The response was sighs and grateful nods all around the table. With little regret, Paul laid the remainder of his speech aside. The party, save for Finnerty, swept into the club's game room, where a checkerboard had already been set up, and where a battery of floor lamps ringed the table on which it rested, immaculate and glaring.

The four challengers trotted ahead, held a hurried conference, and three of them went to the checkroom. The fourth, Fred Berringer, sat down at the board and grinned mysteriously.

Paul took the chair opposite. "Play much?" he said.

"A little, a little."

"Let's see, Fred, you're from Minnesota, aren't you? Is the Minnesota checker championship by any chance at stake, Fred?"

"Sorry, I've got the club championship to win, and nothing to lose."

"You're going to lose, going to lose," said Baer. "They all do, all do, all of them do, eh Paul? All lose to you."

"Modesty forbids that I answer," said Paul. "My record speaks for itself." He permitted himself a mild sort of elation over his invincibility. There would be some bizarre twist to tonight's game, judging from the activity in the checkroom, but he wasn't worried.

"Make way for Checker Charley! Make way for Checker Charley!" shouted Berringer's seconds from the foyer.

The crowd in the gameroom parted, and the three rolled in a man-high box that was shrouded in a bedsheet and grumbled along on casters.

"There's a man in there?" said Kroner.

"A brain, a brain," said Berringer triumphantly. "Checker Charley, world's champion checker player, and looking for new planets to conquer." He grabbed a corner of the bedsheet, and unveiled Charley - a gray steel box with a checkerboard painted on its front panel. In each square that could be occupied by a checkerpiece were a red and a green jewel, each with a lamp behind it.

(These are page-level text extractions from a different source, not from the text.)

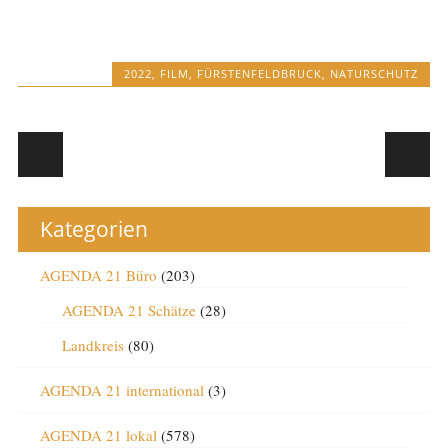
2022
,
FILM
,
FÜRSTENFELDBRUCK
,
NATURSCHUTZ
Post navigation
Kategorien
AGENDA 21 Büro
(203)
AGENDA 21 Schätze
(28)
Landkreis
(80)
AGENDA 21 international
(3)
AGENDA 21 lokal
(578)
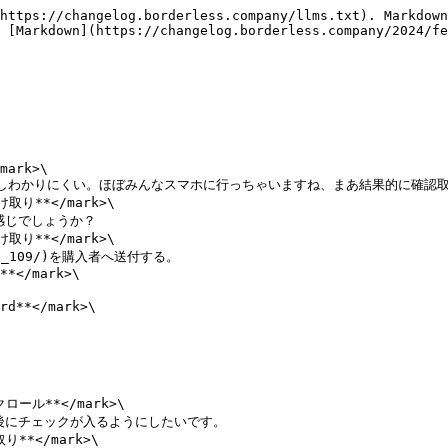
https://changelog.borderless.company/llms.txt). Markdown
 [Markdown](https://changelog.borderless.company/2024/fe
mark>\

け取り**</mark>\

け取り**</mark>\

**</mark>\

rd**</mark>\

クロール**</mark>\

り**</mark>\
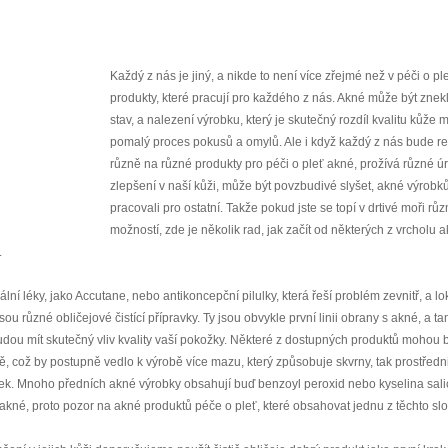
Každý z nás je jiný, a nikde to není více zřejmé než v péči o p
produkty, které pracují pro každého z nás. Akné může být znekl
stav, a nalezení výrobku, který je skutečný rozdíl kvalitu kůže 
pomalý proces pokusů a omylů. Ale i když každý z nás bude r
různě na různé produkty pro péči o pleť akné, prožívá různé ú
zlepšení v naší kůži, může být povzbudivé slyšet, akné výrobků,
pracovali pro ostatní. Takže pokud jste se topí v drtivé moři rů
možností, zde je několik rad, jak začít od některých z vrcholu 
.
lní léky, jako Accutane, nebo antikoncepční pilulky, která řeší problém zevnitř, a lo
sou různé obličejové čistící přípravky. Ty jsou obvykle první linii obrany s akné, a ta
dou mít skutečný vliv kvality vaší pokožky. Některé z dostupných produktů mohou bý
 což by postupně vedlo k výrobě více mazu, který způsobuje skvrny, tak prostředn
tek. Mnoho předních akné výrobky obsahují buď benzoyl peroxid nebo kyselina sali
ě akné, proto pozor na akné produktů péče o pleť, které obsahovat jednu z těchto sl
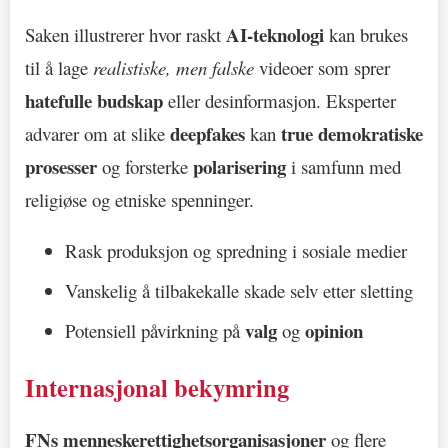
AI-teknologi
Saken illustrerer hvor raskt
kan brukes
til å lage
realistiske, men falske
videoer som sprer
hatefulle budskap
eller desinformasjon. Eksperter
deepfakes
true demokratiske
advarer om at slike
kan
prosesser
polarisering
og forsterke
i samfunn med
religiøse og etniske spenninger.
Rask produksjon og spredning i sosiale medier
Vanskelig å tilbakekalle skade selv etter sletting
valg
opinion
Potensiell påvirkning på
og
Internasjonal bekymring
FNs menneskerettighetsorganisasjoner
og flere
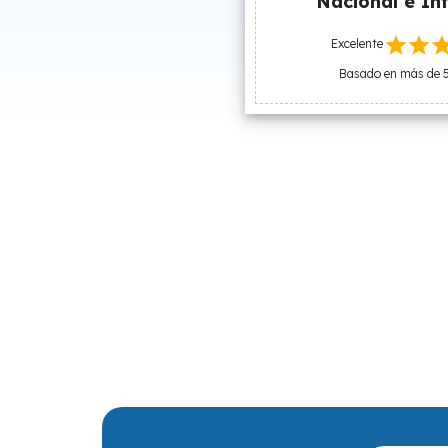
Nacional e Int
Excelente
Basado en más de 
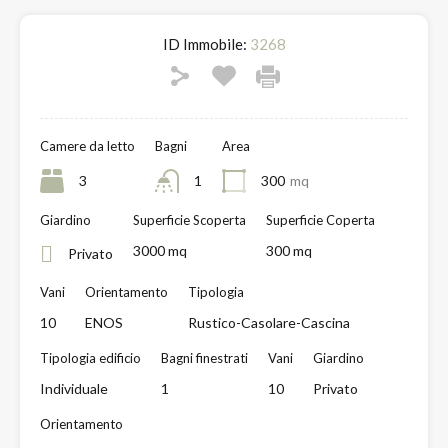
ID Immobile:
3268
Camere da letto
Bagni
Area
3
1
300
mq
Giardino
Superficie Scoperta
Superficie Coperta
3000 mq
300 mq
Privato
Vani
Orientamento
Tipologia
10
ENOS
Rustico-Casolare-Cascina
Tipologia edificio
Bagni finestrati
Vani
Giardino
Individuale
1
10
Privato
Orientamento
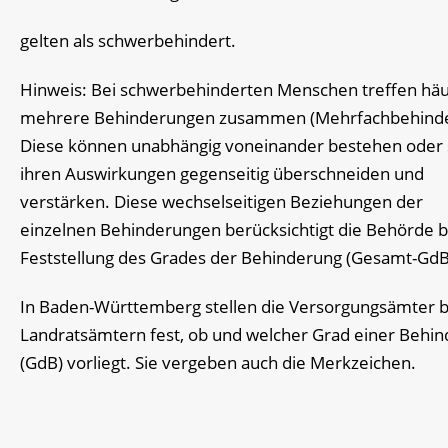
gelten als schwerbehindert.
Hinweis:
Bei schwerbehinderten Menschen treffen häu
mehrere Behinderungen zusammen (Mehrfachbehinde
Diese können unabhängig voneinander bestehen oder s
ihren Auswirkungen gegenseitig überschneiden und
verstärken. Diese wechselseitigen Beziehungen der
einzelnen Behinderungen berücksichtigt die Behörde b
Feststellung des Grades der Behinderung (Gesamt-GdB
In Baden-Württemberg stellen die Versorgungsämter b
Landratsämtern fest, ob und welcher Grad einer Behi
(GdB) vorliegt. Sie vergeben auch die Merkzeichen.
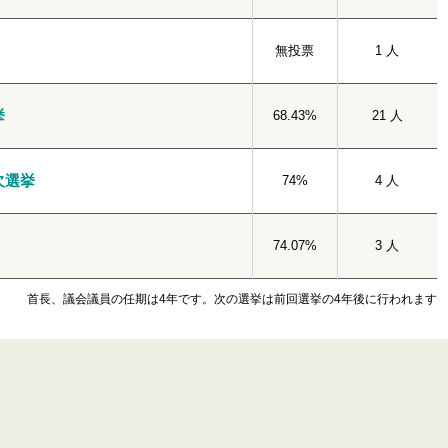
無投票
1 人
挙
68.43%
21 人
欠選挙
74%
4 人
74.07%
3 人
首長、議会議員の任期は4年です。次の選挙は前回選挙の4年後に行われます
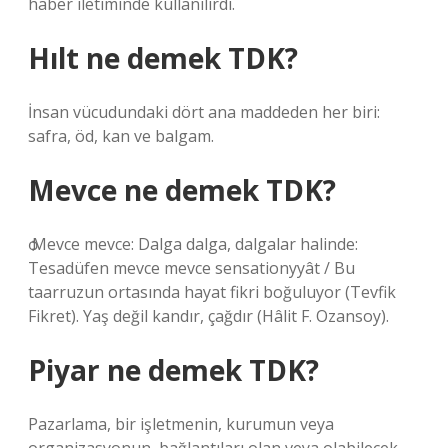
haber iletiminde kullanılırdı.
Hılt ne demek TDK?
İnsan vücudundaki dört ana maddeden her biri:
safra, öd, kan ve balgam.
Mevce ne demek TDK?
ѻ Mevce mevce: Dalga dalga, dalgalar halinde:
Tesadüfen mevce mevce sensationyyât / Bu
taarruzun ortasında hayat fikri boğuluyor (Tevfik
Fikret). Yaş değil kandır, çağdır (Hâlit F. Ozansoy).
Piyar ne demek TDK?
Pazarlama, bir işletmenin, kurumun veya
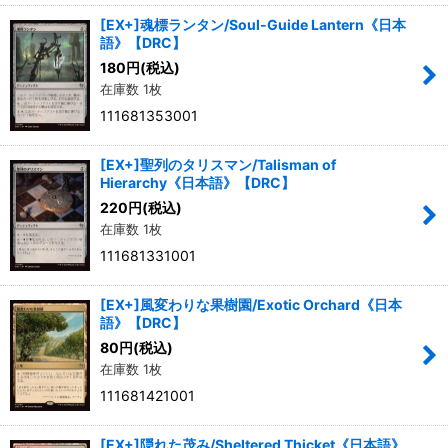
[EX+]魂標ランタン/Soul-Guide Lantern《日本
語》【DRC】
180
円
(税込)
在庫数 1枚
111681353001
[EX+]聖列のタリスマン/Talisman of
Hierarchy《日本語》【DRC】
220
円
(税込)
在庫数 1枚
111681331001
[EX+]風変わりな果樹園/Exotic Orchard《日本
語》【DRC】
80
円
(税込)
在庫数 1枚
111681421001
[EX+]隠れた茂み/Sheltered Thicket《日本語》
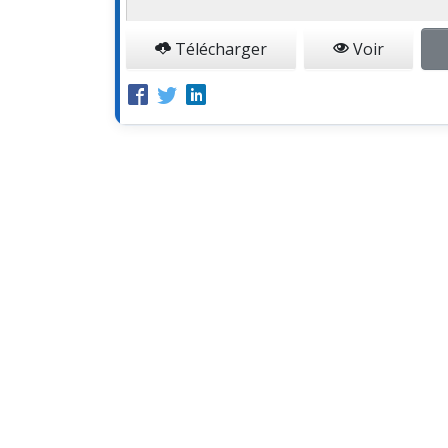
Télécharger
Voir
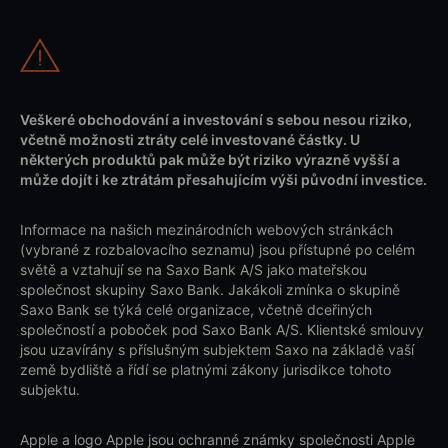
Veškeré obchodování a investování s sebou nesou riziko,
včetně možnosti ztráty celé investované částky. U
některých produktů pak může být riziko výrazně vyšší a
může dojít i ke ztrátám přesahujícím výši původní investice.
Informace na našich mezinárodních webových stránkách
(vybrané z rozbalovacího seznamu) jsou přístupné po celém
světě a vztahují se na Saxo Bank A/S jako mateřskou
společnost skupiny Saxo Bank. Jakákoli zmínka o skupině
Saxo Bank se týká celé organizace, včetně dceřiných
společností a poboček pod Saxo Bank A/S. Klientské smlouvy
jsou uzavírány s příslušným subjektem Saxo na základě vaší
země bydliště a řídí se platnými zákony jurisdikce tohoto
subjektu.
Apple a logo Apple jsou ochranné známky společnosti Apple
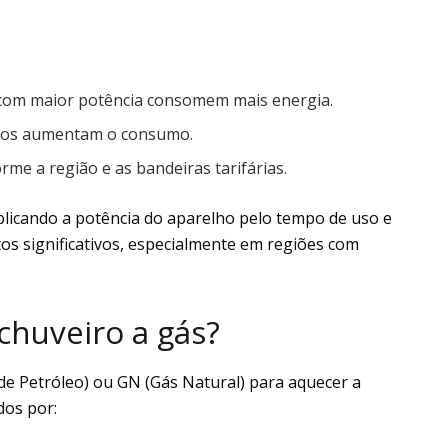
com maior potência consomem mais energia.
gos aumentam o consumo.
rme a região e as bandeiras tarifárias.
plicando a potência do aparelho pelo tempo de uso e
os significativos, especialmente em regiões com
chuveiro a gás?
 de Petróleo) ou GN (Gás Natural) para aquecer a
dos por:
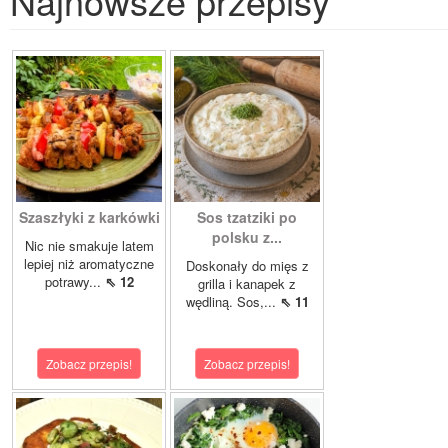
Najnowsze przepisy
Szaszłyki z karkówki
Sos tzatziki po
polsku z...
Nic nie smakuje latem
lepiej niż aromatyczne
Doskonały do mięs z
potrawy...
⇖ 12
grilla i kanapek z
wędliną. Sos,...
⇖ 11
Zobacz przepis!
Zobacz przepis!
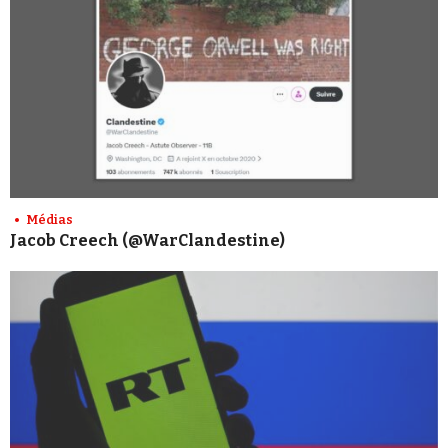
Médias
Jacob Creech (@WarClandestine)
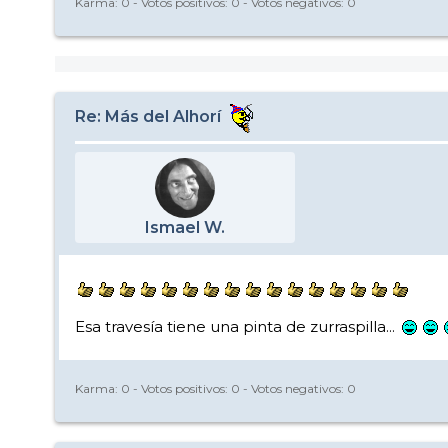
Karma:
0
- Votos positivos:
0
- Votos negativos:
0
Re: Más del Alhorí
Ismael W.
Esa travesía tiene una pinta de zurraspilla...
Karma:
0
- Votos positivos:
0
- Votos negativos:
0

"Pleased to meet you, Charley," said Paul, trying to smile. When he realized what was going on, he felt himself reddening and getting a little mad. His first inclination was to walk the hell out.

Baer had the back of the box open. "Oh, oh, my, yes indeed," he said. "Look, look, look, and that goes over to there - and oh! Ha! Oh, my, I believe it's even got a memory. Isn't that what the tape's for, boys, huh? Memory? Tape memory?"

"Yessir," said Berringer uncertainly. "I guess so."

"You built this?" said Kroner incredulously.

"Nossir," said Berringer, "my father. His hobby."

"Berringer, Berringer, Berringer," said Baer, frowning.

"You know - Dave Berringer; this is Dave's boy," said Kroner.

"Oh!" Baer looked at Checker Charley with new admiration. "By George, no wonder, no wonder, no wonder." Fred's father, one of the top computing-machine men in the country, had built it.

Paul slouched in his chair resignedly and waited for the comedy to begin. He looked at young Berringer's dull, complacent face, and was sure that the youngster didn't know much more about the machine than its external switches and signals.

Finnerty strolled in from the dining room, eating from a plate he held at chin level. He set his plate atop the cabinet and stuck his head into the back, alongside Baer's. "Any money on this?" he said.

"Are you crazy?" said Paul.

"Anything you say, boy; anything you say," said Berringer. He laid his fat billfold on the table.

The other three youngsters had plugged a cord from Checker Charley into an outlet in the baseboard; and now, as they flicked switches on and off, the box hummed and clicked, and lights on the front panel winked off and on.